Dr Boxall said this played out in 2018 when John Edwards murdered his 15-year-old son Jack and 13-year-old daughter Jennifer. The murders followed a lengthy family court battle with their mother.
“He deliberately killed the children but not her, as a way of making her suffer,” she said.
Other factors at play
ANU PhD candidate Adelaide Bragias studies the gendered nature of domestic homicides and said previously filicide was seen as a women’s crime linked to mental health issues.
“Generally speaking, a child is more at risk of filicide by their mother in their first year of life .. and usually that’s because of severe mental illness … really severe depressive or psychotic symptoms,” she said.
“As they get older it’s their father that’s more likely to kill them and usually our research is showing us that it is retaliatory or aggressive in nature.”
Dr Boxall said other factors were often at play when women used violence, compared with when it was perpetrated by men.
“Generally what we see with women who kill their kids, it’s a very different set of circumstances.
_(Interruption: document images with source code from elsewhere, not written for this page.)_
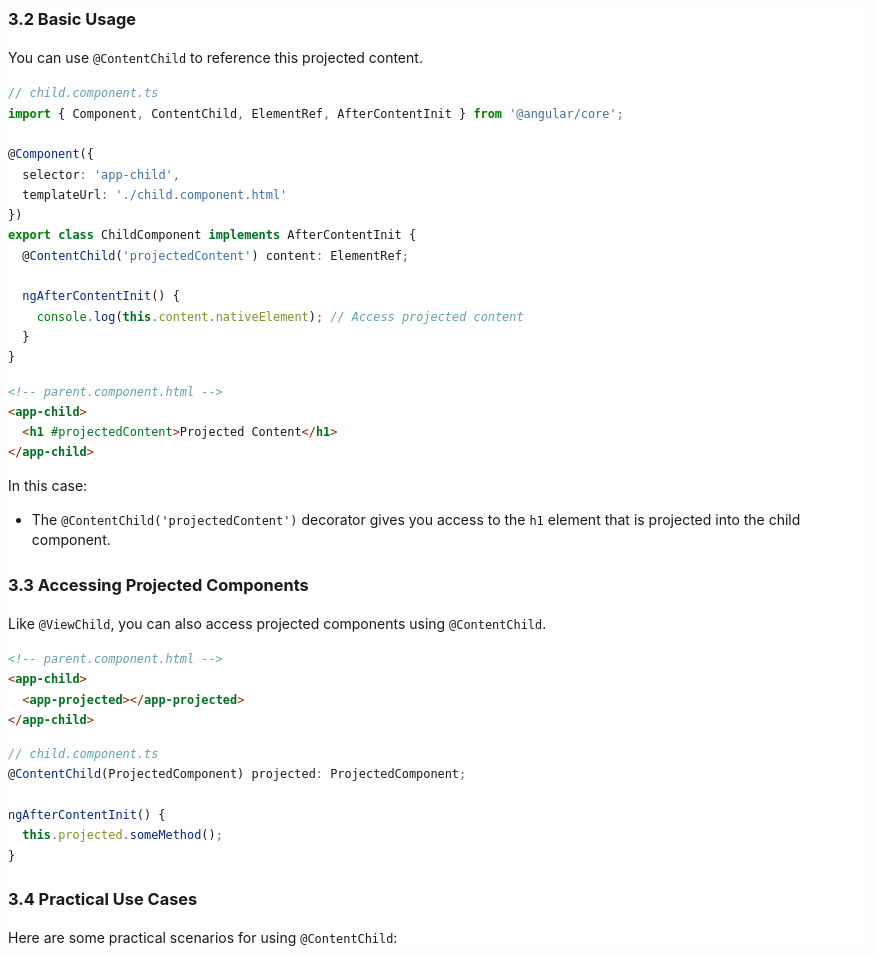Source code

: ### 3.2 Basic Usage

You can use `@ContentChild` to reference this projected content.

```typescript
// child.component.ts
import { Component, ContentChild, ElementRef, AfterContentInit } from '@angular/core';

@Component({
  selector: 'app-child',
  templateUrl: './child.component.html'
})
export class ChildComponent implements AfterContentInit {
  @ContentChild('projectedContent') content: ElementRef;

  ngAfterContentInit() {
    console.log(this.content.nativeElement); // Access projected content
  }
}
```

```html
<!-- parent.component.html -->
<app-child>
  <h1 #projectedContent>Projected Content</h1>
</app-child>
```

In this case:

- The `@ContentChild('projectedContent')` decorator gives you access to the `h1` element that is projected into the child component.

### 3.3 Accessing Projected Components

Like `@ViewChild`, you can also access projected components using `@ContentChild`.

```html
<!-- parent.component.html -->
<app-child>
  <app-projected></app-projected>
</app-child>
```

```typescript
// child.component.ts
@ContentChild(ProjectedComponent) projected: ProjectedComponent;

ngAfterContentInit() {
  this.projected.someMethod();
}
```

### 3.4 Practical Use Cases

Here are some practical scenarios for using `@ContentChild`:
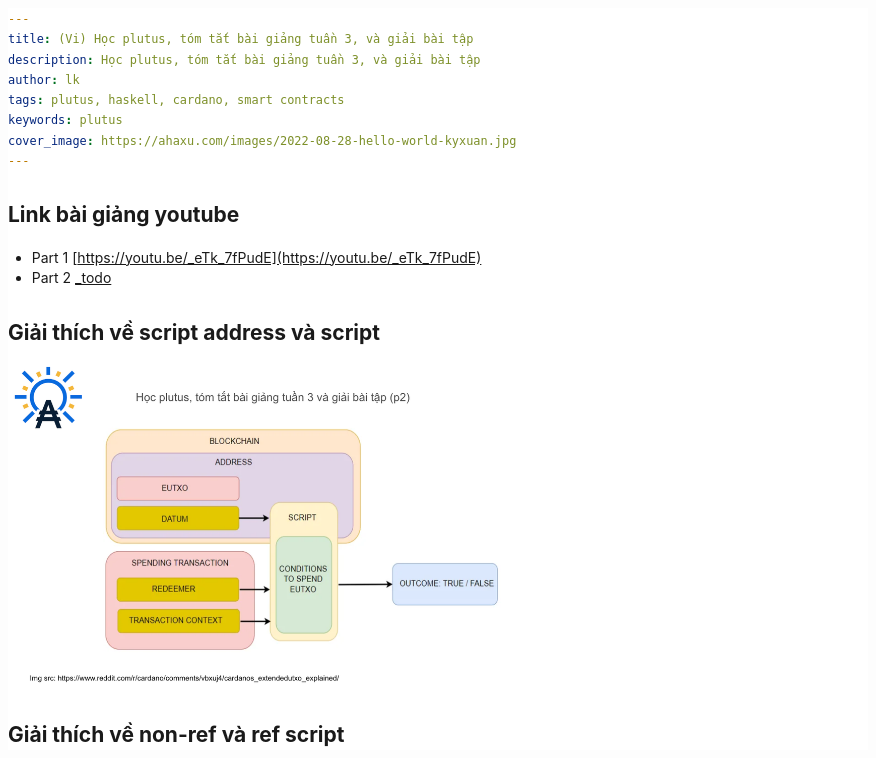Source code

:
 ```yaml
---
title: (Vi) Học plutus, tóm tắt bài giảng tuần 3, và giải bài tập
description: Học plutus, tóm tắt bài giảng tuần 3, và giải bài tập
author: lk
tags: plutus, haskell, cardano, smart contracts
keywords: plutus
cover_image: https://ahaxu.com/images/2022-08-28-hello-world-kyxuan.jpg
---
```


## Link bài giảng youtube

- Part 1 [https://youtu.be/_eTk_7fPudE](https://youtu.be/_eTk_7fPudE)
- Part 2 [_todo](_todo)

## Giải thích về script address và script

<img src="../images/2023-03-21-script-address.png" width=60% height=60%>

## Giải thích về non-ref và ref script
It’s less likely to be about control. It’s less likely to be perpetrated in the context of domestic and family violence,” she said.
“Oftentimes we see that it will occur in the context of, she’s had significant mental health issues, particularly things like paranoid delusions where she becomes fixated on this idea of, ‘I have to kill the children to protect the children’.
Dr Boxall said it’s sometimes seen by mothers as the last line of defence in the presence of an abusive father.
“I’ve certainly reviewed cases where she killed the kids because she didn’t see any other way out. Where in the context of the separation it might have been that he was granted custody, she felt like there was nothing else she could do and he was a very abusive person.”
Ms Bragias said her research revealed male perpetrators of filicide had an incredibly strong sense of grievance, stemming from a belief they’d been victimised.
“It’s increasingly important to recognise that for many of these individuals who commit such horrendous acts, they deeply believe that their actions are justified,” she said.
“We need to recognise the complexity of these grievances that they’re experiencing, this deep sense of injustice or victimisation, even if we don’t agree with them.”
Ms Bragias said sometimes these acts of violence were also underpinned by a sense of loss, or injury.
Dr Boxall said situational stressors were similarly important for understanding patterns of abusive behaviour, but that the issue was bigger and more complex than any single trigger.
“We saw with the COVID-19 pandemic that financial stress, economic insecurity and social isolation … contributed to people experiencing intimate partner violence.
“There is enough evidence there to say, ‘look, these factors do matter, but when we’re thinking about lethal violence, we cannot divorce it from that broader context of entitlement, coercive control and gendered norms.”
What is the answer?
Ms Bragias said the problem would not be solved by issuing domestic violence orders and making arrests.
She said a multi-pronged approach was needed to address male violence, given they commit the vast majority of filicides.
“There’s incredible work going on … working with young boys and men and also young women about things like consent, safe relationships,” she said.
However, she argued collaborative intervention was needed for high-risk perpetrators.
“We also need to discuss where we are with secondary and tertiary prevention, especially engaging with people who are so far along that continuum of violence that a conversation with a mate about respect is not going to cut it,” she said.
Ms Bragias said high-risk response teams, like those used in Queensland as part of the Not Now, Not Ever recommendations, had successfully brought multiple agencies together.
Family violence advocates say it has resulted in better identification of the issues and more support for victims.
“That’s not a perfect answer to the problem, but in that case, we have mental health professionals attending alongside police.”